How to improve the security of web applications?

In this article, we will present a number of solutions that will enable the security of web applications to be improved quickly:

X-Frame-Options header
Cookies
HTTP Strict-Transport-Security
X-Content-Type-Options header
Subresource Integrity (SRI)

X-Frame-Options header

The X-Frame-Options header has been designed to maximise the possibility of Clickjacking attacks. This header restricts or blocks completely external domains that may place our web application in <object>, <frame> and <iframe> tags.

The header can use various parameters:

X-Frame-Options: Allow-From http://example.com — the website can only be placed in a frame on the indicated domain

X-Frame-Options: SameOrigin — a page can only be placed in a frame within the same domain

X-Frame-Options: Deny — the page cannot be placed in a frame

Cookies

We can raise the security of cookies by adding two additional flags, HttpOnly and Secure.

The HttpOnly flag protects our cookies from the effects of XSS attacks. The file with the HttpOnly flag is available only for http requests, it is not possible to read it e.g. with javascript.
Most often when executing an XSS attack, the attacker attempts to download the document.cookie value for a session cookie. If the HttpOnly flag is enabled, the document.cookie will not return any value.
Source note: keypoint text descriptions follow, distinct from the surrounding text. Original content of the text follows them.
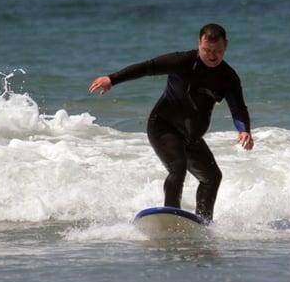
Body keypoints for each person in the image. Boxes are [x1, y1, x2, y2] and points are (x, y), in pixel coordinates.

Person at [89, 23, 253, 222]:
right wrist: (112, 79)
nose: (212, 56)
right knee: (178, 167)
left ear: (225, 46)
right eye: (207, 50)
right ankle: (170, 217)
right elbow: (147, 67)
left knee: (212, 177)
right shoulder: (183, 61)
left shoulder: (228, 77)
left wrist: (244, 130)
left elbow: (238, 107)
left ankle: (203, 223)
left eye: (217, 51)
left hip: (191, 137)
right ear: (199, 44)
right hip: (163, 127)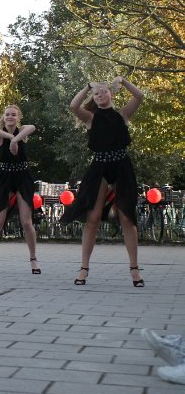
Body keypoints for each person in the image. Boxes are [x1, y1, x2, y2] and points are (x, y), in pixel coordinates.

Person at [63, 77, 145, 287]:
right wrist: (87, 86)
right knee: (93, 218)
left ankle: (134, 269)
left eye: (103, 92)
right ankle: (84, 268)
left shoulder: (122, 115)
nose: (100, 95)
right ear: (94, 98)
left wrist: (123, 81)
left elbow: (139, 96)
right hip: (99, 167)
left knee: (127, 218)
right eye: (96, 94)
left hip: (121, 166)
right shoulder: (90, 117)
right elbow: (73, 105)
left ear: (111, 94)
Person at [0, 105, 40, 274]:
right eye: (7, 115)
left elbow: (32, 127)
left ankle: (33, 259)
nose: (10, 117)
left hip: (23, 177)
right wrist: (10, 138)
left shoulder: (23, 133)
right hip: (5, 177)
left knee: (26, 222)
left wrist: (15, 139)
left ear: (18, 117)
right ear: (4, 118)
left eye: (13, 114)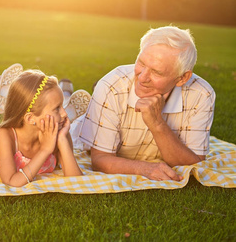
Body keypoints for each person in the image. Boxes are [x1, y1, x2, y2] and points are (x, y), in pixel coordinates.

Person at [79, 26, 216, 181]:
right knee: (67, 120)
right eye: (141, 63)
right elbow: (99, 160)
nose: (143, 77)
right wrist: (144, 169)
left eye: (156, 72)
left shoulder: (201, 94)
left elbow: (194, 164)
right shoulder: (111, 86)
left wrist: (157, 123)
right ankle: (69, 96)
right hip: (77, 128)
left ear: (182, 78)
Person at [0, 68, 87, 187]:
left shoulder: (58, 132)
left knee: (62, 120)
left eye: (62, 107)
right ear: (30, 118)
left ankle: (64, 97)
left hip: (34, 123)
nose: (64, 114)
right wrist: (45, 150)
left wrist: (62, 138)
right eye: (57, 108)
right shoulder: (4, 135)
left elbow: (76, 181)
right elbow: (11, 181)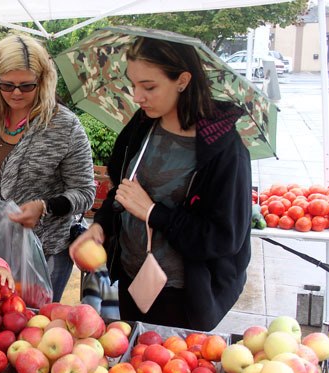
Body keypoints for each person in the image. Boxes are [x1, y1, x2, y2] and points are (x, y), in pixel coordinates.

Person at [69, 37, 252, 331]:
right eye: (133, 85)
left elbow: (223, 238)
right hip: (131, 280)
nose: (137, 97)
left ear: (182, 80)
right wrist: (100, 225)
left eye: (149, 86)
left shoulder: (223, 149)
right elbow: (122, 191)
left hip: (182, 295)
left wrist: (154, 213)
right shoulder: (142, 126)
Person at [0, 34, 95, 302]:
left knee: (36, 324)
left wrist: (45, 207)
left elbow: (85, 192)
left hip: (45, 253)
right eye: (6, 85)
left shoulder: (64, 126)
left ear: (43, 82)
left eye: (26, 85)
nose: (16, 93)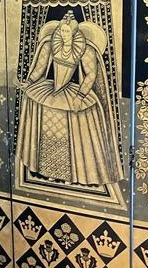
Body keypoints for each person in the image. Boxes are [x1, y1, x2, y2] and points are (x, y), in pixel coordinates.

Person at [15, 12, 123, 186]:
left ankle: (73, 175)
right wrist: (28, 82)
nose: (63, 34)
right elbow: (40, 69)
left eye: (67, 32)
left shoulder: (84, 48)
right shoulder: (50, 44)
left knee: (71, 132)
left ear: (74, 33)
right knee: (49, 135)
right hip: (49, 92)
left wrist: (81, 96)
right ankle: (47, 171)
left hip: (73, 93)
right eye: (61, 31)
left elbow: (90, 75)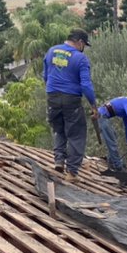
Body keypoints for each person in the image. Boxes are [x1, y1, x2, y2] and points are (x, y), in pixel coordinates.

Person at [43, 29, 98, 180]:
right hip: (71, 99)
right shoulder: (80, 58)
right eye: (84, 45)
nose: (84, 48)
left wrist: (53, 92)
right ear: (80, 42)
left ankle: (59, 160)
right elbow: (86, 85)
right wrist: (93, 105)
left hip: (52, 97)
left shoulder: (51, 51)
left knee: (59, 129)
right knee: (76, 134)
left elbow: (45, 76)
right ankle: (72, 172)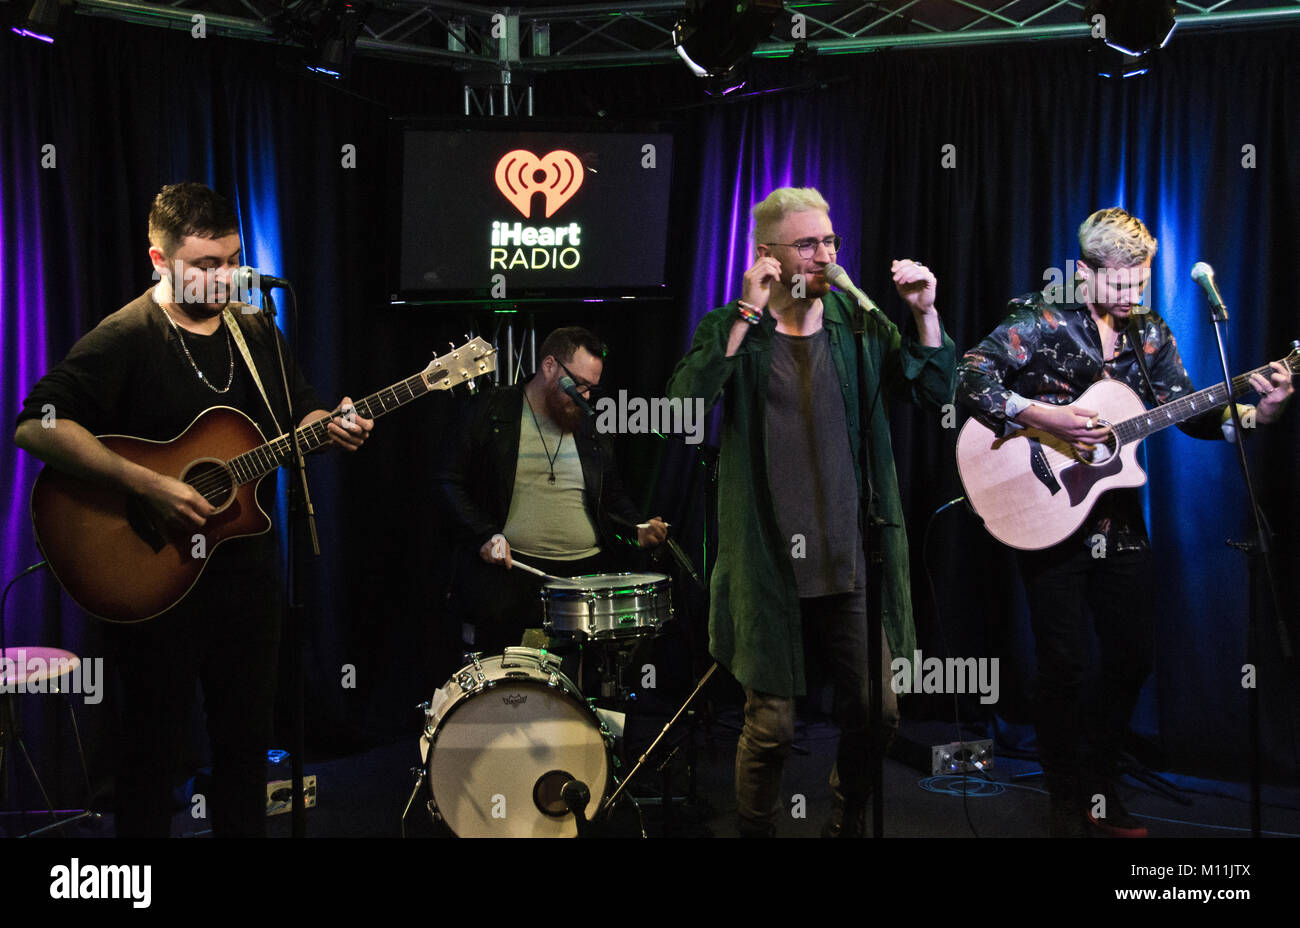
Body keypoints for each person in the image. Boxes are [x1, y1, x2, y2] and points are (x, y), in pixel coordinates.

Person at [14, 182, 373, 837]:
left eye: (231, 260)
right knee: (151, 754)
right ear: (160, 260)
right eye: (205, 265)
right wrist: (147, 485)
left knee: (244, 746)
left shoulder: (256, 330)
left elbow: (302, 412)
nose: (223, 277)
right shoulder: (125, 335)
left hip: (248, 572)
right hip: (155, 576)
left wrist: (334, 423)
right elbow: (36, 425)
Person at [957, 207, 1294, 837]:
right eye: (1118, 283)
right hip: (1046, 513)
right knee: (1064, 664)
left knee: (1133, 657)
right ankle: (1066, 798)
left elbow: (1190, 414)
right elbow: (970, 378)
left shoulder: (1152, 334)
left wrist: (1260, 414)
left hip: (1120, 524)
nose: (1131, 295)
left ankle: (1097, 779)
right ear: (1083, 272)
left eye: (1140, 282)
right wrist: (1046, 417)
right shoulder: (1039, 319)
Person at [666, 187, 956, 837]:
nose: (824, 255)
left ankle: (844, 824)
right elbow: (682, 407)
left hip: (852, 558)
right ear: (767, 255)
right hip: (768, 570)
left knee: (877, 712)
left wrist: (925, 315)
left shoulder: (858, 327)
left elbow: (935, 390)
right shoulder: (734, 328)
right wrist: (745, 312)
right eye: (808, 244)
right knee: (770, 729)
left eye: (830, 242)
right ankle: (755, 829)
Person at [436, 326, 667, 659]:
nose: (585, 396)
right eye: (579, 385)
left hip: (582, 585)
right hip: (510, 580)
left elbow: (612, 496)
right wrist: (483, 536)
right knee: (510, 688)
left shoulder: (589, 424)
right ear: (549, 366)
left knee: (578, 692)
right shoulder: (491, 409)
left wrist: (637, 530)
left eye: (591, 388)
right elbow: (446, 481)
Secure flag protects cookies from being sent using http protocol. When this flag is activated, cookies are only sent using the secure https protocol.

Sample session cookie with HttpOnly and Secure flags set.

Set-Cookie: token=1znpr7zx3m29w4n5zf2d1; HttpOnly; Secure

HTTP Strict-Transport-Security

HSTS is a mechanism that significantly increases the security of connection with the web application. This mechanism forces the browser to connect to the server only via a secure HTTPS connection. An attempt to establish a connection with an unsecured HTTP protocol will fail. Thanks to this solution we defend our application against man-in-the-middle attacks.

Definition of a header:

Strict-Transport-Security: max-age=31536000

The max-age parameter specifies how many seconds from the last user access the HSTS header will be valid. 31536000 seconds = 1 year.

When a web application forces the HSTS header, the user’s browser will behave as follows:

• all attempts to establish a connection using the http protocol will be changed to the https protocol e.g. http://example.com -> https://example.com
• If the connection security is not ensured because the SSL certificate has expired or is incorrect, the user will receive an error message which they cannot skip

X-Content-Type-Options header

The X-Content-Type-Options header disables MIME-guessing of a document while protecting the web application from file attachment attacks in a different context than indicated by their Content-Type.

Example: The web application allows users to upload images. At the same time, as a result of another vulnerability (e.g. XSS), the user may manipulate the content of the web application. An attacker may upload, e.g. a jpeg file, which will in fact be a js file.

A web application with the X-Content-Type-Options header turned off will attach this file and execute malicious code.

<script src=”http://example.com/uploads/image.jpeg”></script>

If we use the X-Content-Type-Options header, this execution will fail because the Content-type response will be equal to e.g. image/png. The browser will skip loading the file.

X-Content-Type-Options: nosniff

Subresource Integrity (SRI)

SRI is a security feature that allows browsers to verify that the resources they intercept (e.g. Js, css files) reach them without unintended changes. This is possible thanks to the use of cryptographic hash, with which the intercepted resource must be compatible.

A potential hacker who wants to access our well-protected web application may attack the component provider’s server which we use, for example, the jquery library.

<script src=”https://code.jquery.com/jquery.js"> </script>

In the event of a successful attack on a jquery server and a replacement of jquery.js file with another dangerous file, an attacker may execute any code in the context of our web application.

Implementing hash protection, the browser will detect a discrepancy between the cryptographic hash file and the cryptographic hash declared in the code and omit loading the file.

An example of a properly attached file from an external server.

<script src=”https://code.jquery.com/jquery-3.5.1.js" integrity=”sha256-QWo7LDvxbWT2tbbQ97B53yJnYU3WhH/C8ycbRAkjPDc=”></script>

“Subresource Integrity” reduces the risk of such attacks by ensuring that files that an application or a web document intercepts from an external server are delivered without the involvement of a third party who has “enriched” our data with additional content.

Conclusions

Web applications are now widely used. By adopting different applications and functions, they bring a variety of benefits, which translate into improved business operations, increased productivity and reduced costs. The increase in the complexity of web applications and their prevalence creates challenges in terms of securing them against threats. The result is that they are unfortunately a frequent target of attacks.

The above article presents several solutions that allow to quickly improve the security of web applications. In addition, a step that is worth making is to perform penetration tests of this type of applications. They will allow to reveal any existing vulnerabilities before someone wants to use them to our disadvantage.